## ABOUT THIS TASK
Produce an exact transcription of the data, with the images left out.

• • • • • • •

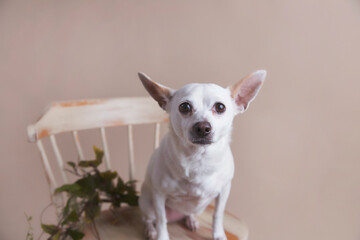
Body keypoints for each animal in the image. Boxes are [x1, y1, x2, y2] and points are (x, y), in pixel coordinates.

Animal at [138, 70, 268, 240]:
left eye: (220, 107)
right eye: (184, 107)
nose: (202, 127)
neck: (198, 159)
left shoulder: (224, 191)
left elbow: (218, 214)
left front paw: (218, 235)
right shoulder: (159, 194)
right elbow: (161, 220)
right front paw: (162, 236)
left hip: (198, 208)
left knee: (189, 213)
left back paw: (191, 220)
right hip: (147, 203)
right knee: (150, 219)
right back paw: (151, 231)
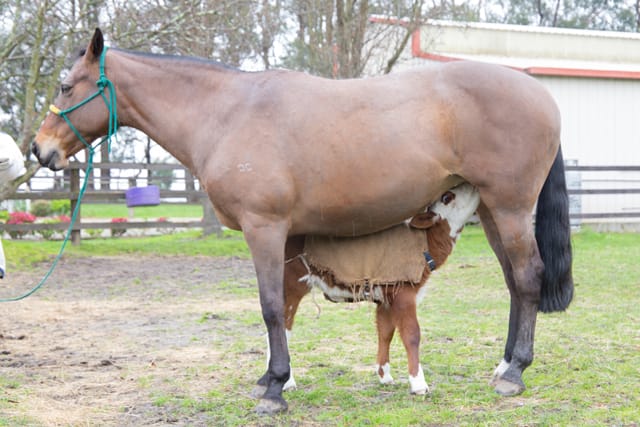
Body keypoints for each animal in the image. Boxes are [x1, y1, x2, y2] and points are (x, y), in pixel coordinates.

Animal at [270, 183, 480, 396]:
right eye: (447, 196)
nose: (470, 185)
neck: (424, 244)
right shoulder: (403, 292)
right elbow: (411, 334)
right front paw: (418, 383)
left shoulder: (385, 297)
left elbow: (386, 332)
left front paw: (385, 376)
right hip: (291, 285)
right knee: (282, 330)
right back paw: (287, 382)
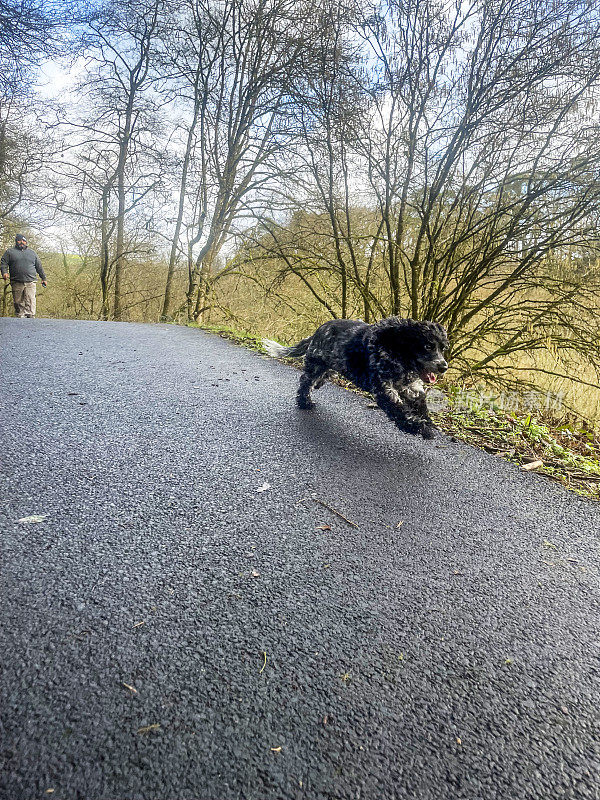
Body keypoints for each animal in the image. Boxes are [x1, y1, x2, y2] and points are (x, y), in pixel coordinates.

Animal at [262, 316, 446, 438]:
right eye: (428, 346)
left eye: (443, 348)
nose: (443, 366)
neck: (395, 347)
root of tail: (317, 332)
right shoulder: (384, 389)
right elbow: (399, 410)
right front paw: (418, 427)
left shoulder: (411, 388)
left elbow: (420, 403)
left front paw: (426, 420)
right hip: (316, 366)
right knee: (305, 383)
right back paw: (304, 402)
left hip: (330, 367)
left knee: (319, 378)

• • • • • • •

## OUTPUT OF THE TASK
Body keypoints for each animal in the image. Boxes are [x1, y1, x2, y2] and points are (x, y), in pixel coordinates.

Animal at [138, 70, 268, 240]:
left eye: (220, 107)
right eye: (184, 107)
nose: (202, 127)
neck: (198, 159)
left shoulder: (224, 191)
left elbow: (218, 214)
left front paw: (218, 235)
right shoulder: (159, 194)
right elbow: (161, 220)
right front paw: (162, 236)
left hip: (198, 208)
left knee: (189, 213)
left back paw: (191, 220)
right hip: (147, 203)
right knee: (150, 219)
right back paw: (151, 231)
Body keypoints for each animal in the image. Boxes are [x1, y1, x2, y2] and points are (x, y), in pixel coordinates.

Animal at [270, 183, 480, 396]:
right eye: (447, 196)
nose: (470, 185)
neck: (424, 244)
right shoulder: (403, 292)
right elbow: (411, 334)
right front paw: (418, 383)
left shoulder: (385, 297)
left elbow: (386, 332)
left front paw: (385, 376)
right hip: (291, 285)
right knee: (282, 330)
right back paw: (287, 382)
Body keypoints for each animal in the image. Boxes are [x1, y1, x2, y2] and points are (x, y), in pixel coordinates.

Animal at [262, 316, 446, 438]:
right eye: (428, 346)
left eye: (443, 348)
nose: (443, 366)
neck: (395, 347)
root of tail: (317, 332)
right shoulder: (384, 389)
right elbow: (399, 410)
right front paw: (418, 427)
left shoulder: (411, 388)
left elbow: (420, 403)
left front paw: (426, 420)
right hip: (316, 366)
right knee: (305, 383)
right back paw: (304, 402)
left hip: (330, 367)
left knee: (319, 378)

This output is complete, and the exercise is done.